Last month, Alabama and South Dakota became the latest states to enact data breach notification laws. All 50 states now have such laws, but the laws and companies’ obligations thereunder vary widely from state to state.
The Alabama and South Dakota laws—described in detail in the chart linked below—are similar to the laws of other states, but each have a few important features to be aware of. First, both states have firm notice deadlines—45 days after the breach for Alabama and 60 days for South Dakota. Both states require notice to the Attorney General if the number of impacted residents exceeds a threshold—1,000 people in Alabama and 250 people in South Dakota. Interestingly, under the South Dakota law, a company is not required to notify individuals of a breach if it determines that the breach will not likely result in financial harm, but the company must notify the Attorney General of this determination and maintain associated documentation for three years (Florida’s law has a similar provision).
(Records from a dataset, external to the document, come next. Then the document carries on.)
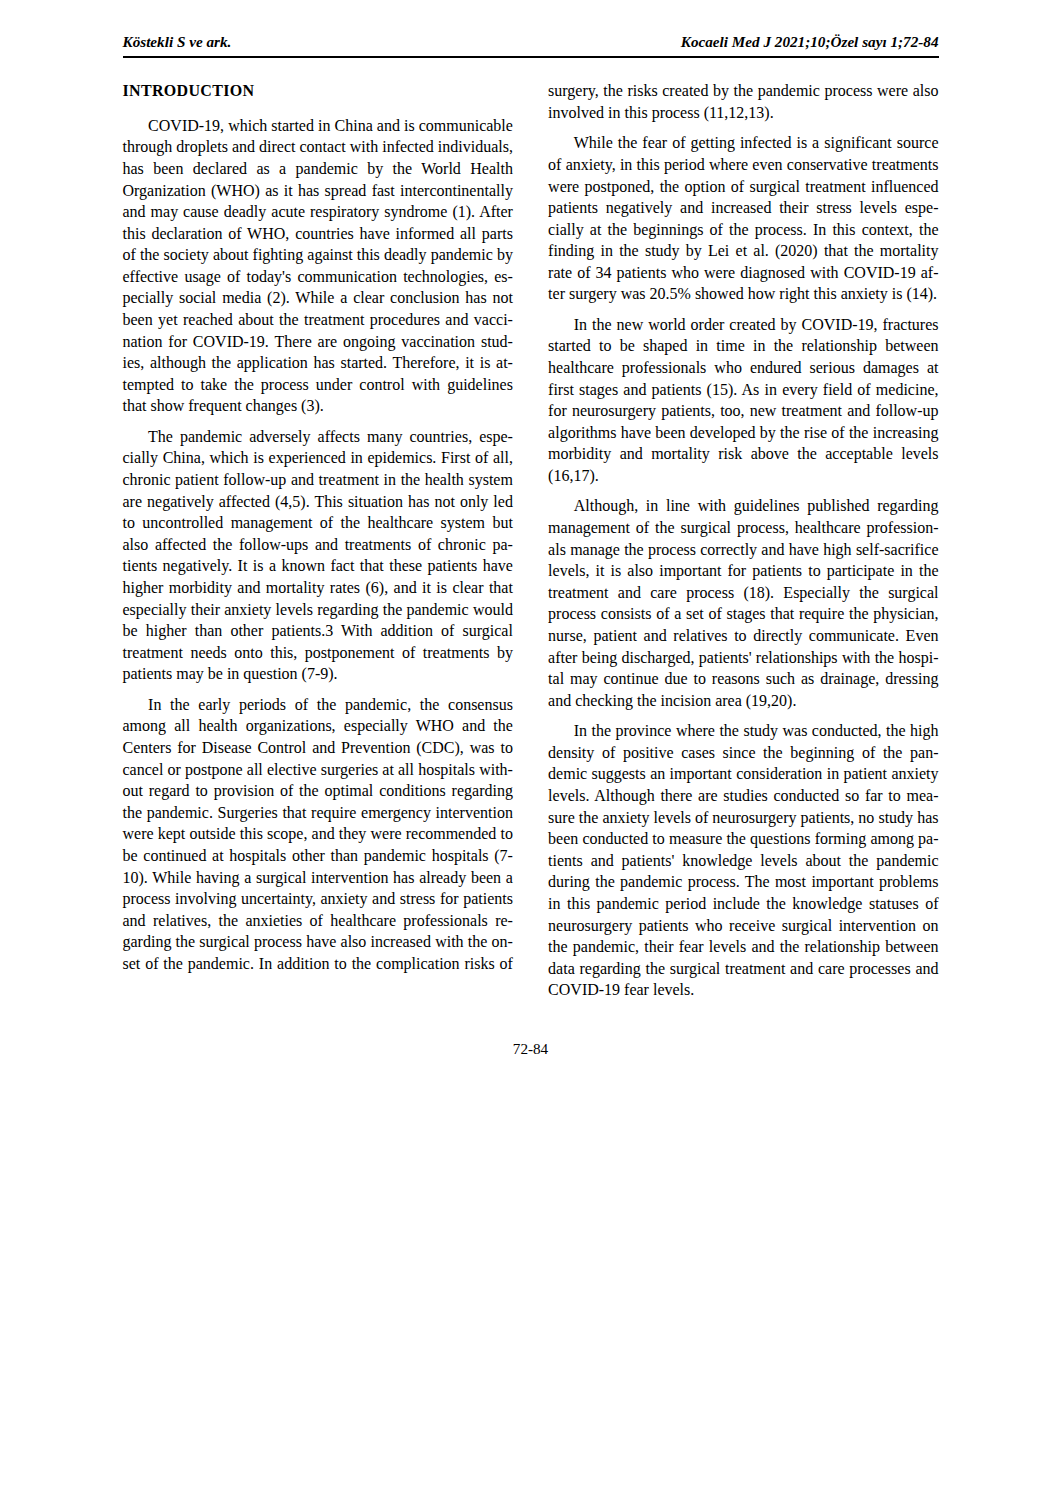Köstekli S ve ark. Kocaeli Med J 2021;10;Özel sayı 1;72-84
INTRODUCTION
COVID-19, which started in China and is communicable through droplets and direct contact with infected individuals, has been declared as a pandemic by the World Health Organization (WHO) as it has spread fast intercontinentally and may cause deadly acute respiratory syndrome (1). After this declaration of WHO, countries have informed all parts of the society about fighting against this deadly pandemic by effective usage of today's communication technologies, especially social media (2). While a clear conclusion has not been yet reached about the treatment procedures and vaccination for COVID-19. There are ongoing vaccination studies, although the application has started. Therefore, it is attempted to take the process under control with guidelines that show frequent changes (3).
The pandemic adversely affects many countries, especially China, which is experienced in epidemics. First of all, chronic patient follow-up and treatment in the health system are negatively affected (4,5). This situation has not only led to uncontrolled management of the healthcare system but also affected the follow-ups and treatments of chronic patients negatively. It is a known fact that these patients have higher morbidity and mortality rates (6), and it is clear that especially their anxiety levels regarding the pandemic would be higher than other patients.3 With addition of surgical treatment needs onto this, postponement of treatments by patients may be in question (7-9).
In the early periods of the pandemic, the consensus among all health organizations, especially WHO and the Centers for Disease Control and Prevention (CDC), was to cancel or postpone all elective surgeries at all hospitals without regard to provision of the optimal conditions regarding the pandemic. Surgeries that require emergency intervention were kept outside this scope, and they were recommended to be continued at hospitals other than pandemic hospitals (7-10). While having a surgical intervention has already been a process involving uncertainty, anxiety and stress for patients and relatives, the anxieties of healthcare professionals regarding the surgical process have also increased with the onset of the pandemic. In addition to the complication risks of surgery, the risks created by the pandemic process were also involved in this process (11,12,13).
While the fear of getting infected is a significant source of anxiety, in this period where even conservative treatments were postponed, the option of surgical treatment influenced patients negatively and increased their stress levels especially at the beginnings of the process. In this context, the finding in the study by Lei et al. (2020) that the mortality rate of 34 patients who were diagnosed with COVID-19 after surgery was 20.5% showed how right this anxiety is (14).
In the new world order created by COVID-19, fractures started to be shaped in time in the relationship between healthcare professionals who endured serious damages at first stages and patients (15). As in every field of medicine, for neurosurgery patients, too, new treatment and follow-up algorithms have been developed by the rise of the increasing morbidity and mortality risk above the acceptable levels (16,17).
Although, in line with guidelines published regarding management of the surgical process, healthcare professionals manage the process correctly and have high self-sacrifice levels, it is also important for patients to participate in the treatment and care process (18). Especially the surgical process consists of a set of stages that require the physician, nurse, patient and relatives to directly communicate. Even after being discharged, patients' relationships with the hospital may continue due to reasons such as drainage, dressing and checking the incision area (19,20).
In the province where the study was conducted, the high density of positive cases since the beginning of the pandemic suggests an important consideration in patient anxiety levels. Although there are studies conducted so far to measure the anxiety levels of neurosurgery patients, no study has been conducted to measure the questions forming among patients and patients' knowledge levels about the pandemic during the pandemic process. The most important problems in this pandemic period include the knowledge statuses of neurosurgery patients who receive surgical intervention on the pandemic, their fear levels and the relationship between data regarding the surgical treatment and care processes and COVID-19 fear levels.
72-84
Alabama’s and South Dakota’s laws do not provide individuals a private right of action against a company that fails to comply with notice obligations, but do permit the state AG to prosecute failures to disclose as a deceptive business practice. The penalties for violating the statutes can be steep—in South Dakota, up to $10,000 per day per failure to disclose, and in Alabama, up to $500,000 per breach plus an additional $5,000 penalty per day of non-compliance.
As it has for the past several years, the U.S. Congress is currently considering legislation to establish a nationwide standard for data breach disclosures. The draft Senate bill would require notice within 30 days, and individuals who conceal a data breach could be sentenced to up to five years in prison. A draft bill in the House of Representatives would set federal requirements for companies collecting personal information and would preempt state law on breach notification.
At the same time, states are continuing to pass laws and take more aggressive enforcement stances, with at least 30 states currently considering enhancements to existing laws. For example, in the first quarter of 2018, state legislatures in Oregon and Colorado have considered imposing firm notice deadlines, and the Attorney General of the State of New York championed legislation to require social media companies to notify users of misuse of their personal information.